» TESTO CITATO
::::::

“Volete che l’Unione Europea sia autorizzata a decidere l’insediamento obbligatorio di cittadini non ungheresi in Ungheria senza il consenso del Parlamento?”. È questo il quesito referendario che domenica prossima, 2 ottobre, gli ungheresi troveranno sulla scheda elettorale.
Il Paese magiaro sarà nuovamente sotto la lente d’ingrandimento degli osservatori europei. Sebbene il voto sia puramente consultivo e la sua validità dipenda dal raggiungimento del quorum, assume una forte carica simbolica per via dei fatti che lo hanno preceduto.
Le radici del referendum affondano al culmine della crisi migratoria che ha investito l’Europa, un anno fa. La Commissione Europea propose uno schema obbligatorio di ripartizione dei migranti: ogni Paese membro avrebbe dovuto accogliere una parte dei 165mila richiedenti asilo. E il Consiglio dei Ministri dell’Interno europei approvò questa indicazione a maggioranza qualificata, mentre la Commissione Europea avanzò una proposta che stabilirebbe una sanzione nei confronti degli Stati riluttanti di 250mila euro per ogni rifugiato non accolto.
La decisione di Bruxelles, tuttavia, non incontrò il consenso di vari Paesi, tra i quali appunto l’Ungheria. Il Governo guidato da Viktor Orbán è infatti dell’avviso che sul tema dell’accoglienza dei migranti ogni Stato debba poter mantenere la propria sovranità nazionale.
Budapest ritiene del resto che questa autonomia decisionale sia conforme a quanto stabilito dai principi e dai trattati dell’Unione Europea. Di qui la scelta di ricorrere finanche alla Corte Europea per vedere approvate le proprie ragioni. Ad oggi si attende il pronunciamento dei giudici europei.
Risale al maggio scorso, invece, la sentenza della Corte Suprema ungherese (Kúria) che ha dichiarato ammissibile il referendum indetto da Orbán, per far esprimere direttamente gli ungheresi riguardo a tale delicata questione.

::::::

» DATI RACCOLTI
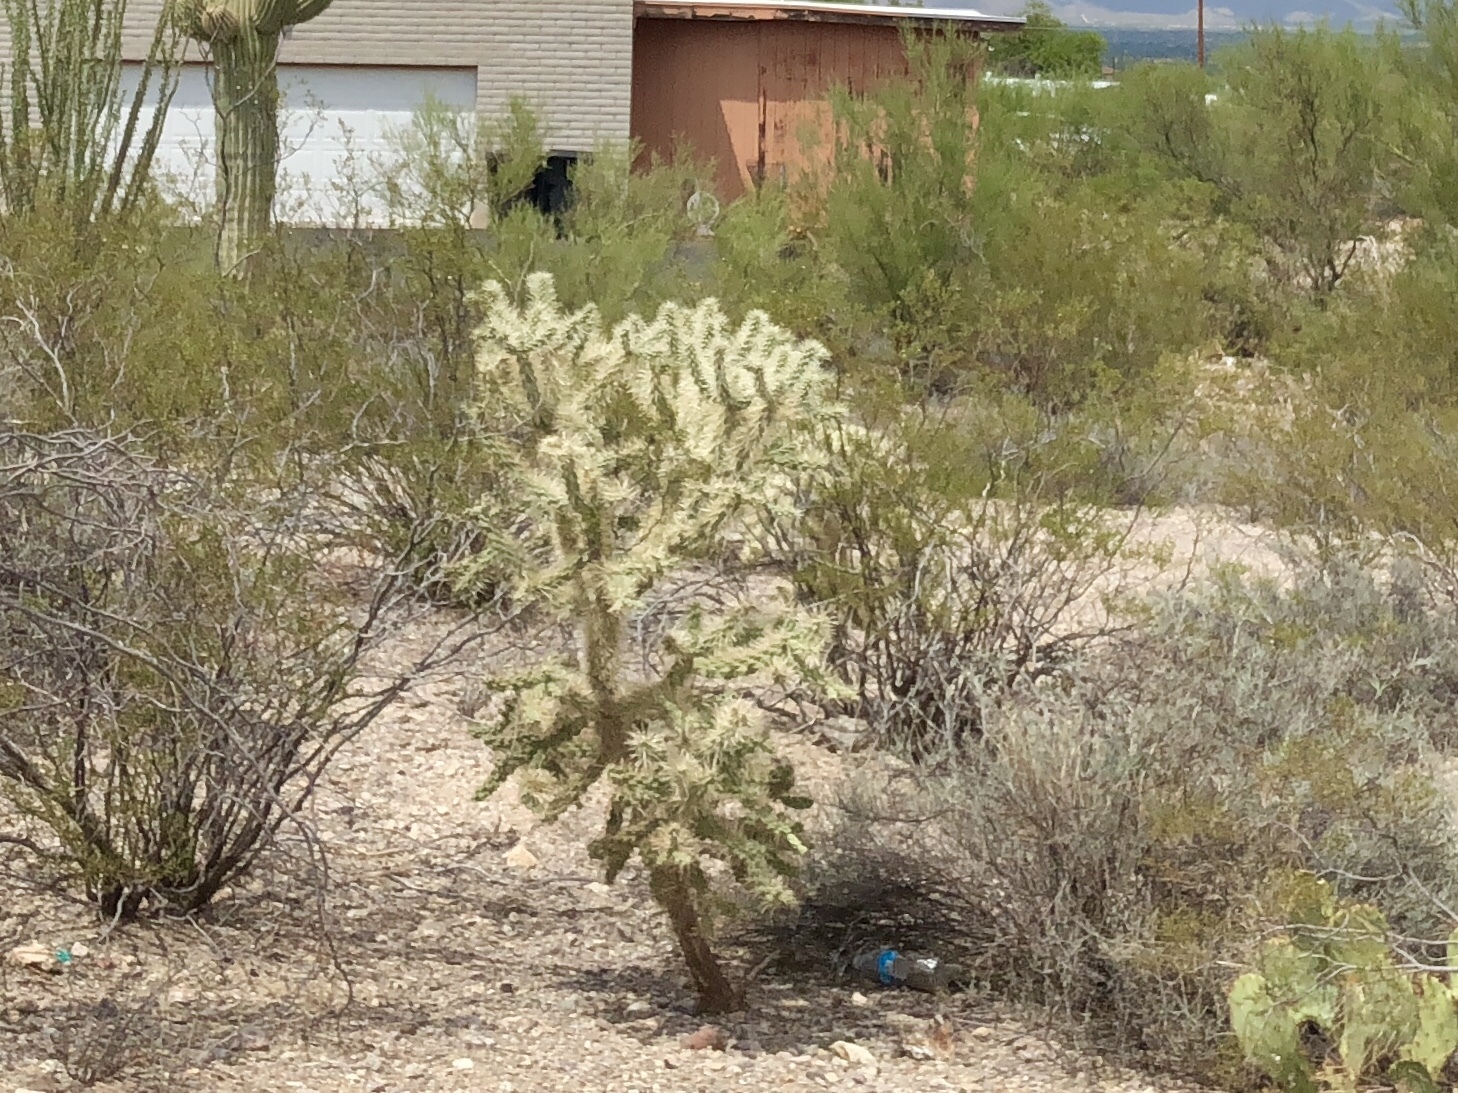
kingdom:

::::::

» ESERCIZI PROPOSTI
**A)** Elencate tutte le istituzioni dell'Unione Europea nominate nel testo sul referendum ungherese.
**B)** Riassumete in due frasi il testo sul referendum ungherese.
**C)** Scrivete il seguito del testo sul referendum ungherese, a partire dall'ultima frase riportata.
L'elenco non ha alcun legame con il testo sul referendum ungherese.

» ESERCIZI SVOLTI
**A)** Commissione Europea; Consiglio dei Ministri dell'Interno europei; Corte Europea.

**B)** Domenica 2 ottobre gli ungheresi voteranno in un referendum consultivo sull'insediamento obbligatorio di cittadini non ungheresi deciso dall'Unione Europea senza il consenso del Parlamento, dopo che nel maggio scorso la Corte Suprema ungherese lo ha dichiarato ammissibile. Il voto nasce dall'opposizione del Governo di Viktor Orbán allo schema obbligatorio di ripartizione dei migranti approvato a livello europeo durante la crisi migratoria, contro il quale Budapest si è rivolta anche alla Corte Europea in difesa della propria sovranità nazionale.

**C)**
Un gesto, quello di consultare la volontà popolare, che fuga le accuse di autoritarismo che periodicamente vengono lanciate nei confronti del Governo ungherese. Come rileva Eduard Karl Habsburg-Lothringen, Ambasciatore d’Ungheria presso la Santa Sede, intorno al suo Paese esiste in Occidente “una narrativa che non corrisponde a ciò che realmente accade”.
In un incontro con la stampa italiana, il diplomatico ha spiegato come la forza evocativa delle immagini sia stata usata sovente dai media occidentali per macchiare la reputazione dell’Ungheria. Un anno fa, in piena crisi migratoria, dominavano sulla stampa le foto del grigio recinto posto innanzi a profughi accalcati al confine tra Serbia e Ungheria, dando risalto alla fermezza dei poliziotti magiari che fornivano un’immagine di intolleranza.
La retorica rischia però di alterare la realtà dei fatti. “L’Ungheria si è trovata ad oscillare – racconta Habsburg-Lothringen – tra la compassione e il dovere di contenere i flussi e proteggere la frontiera orientale di Schengen, svolgendo dunque un compito ad appannaggio di tutta l’Unione”. L’ambasciatore ha raccontato la sua personale esperienza di assistenza ai profughi presso la stazione di Budapest, insieme ai membri dell’Ordine di Malta.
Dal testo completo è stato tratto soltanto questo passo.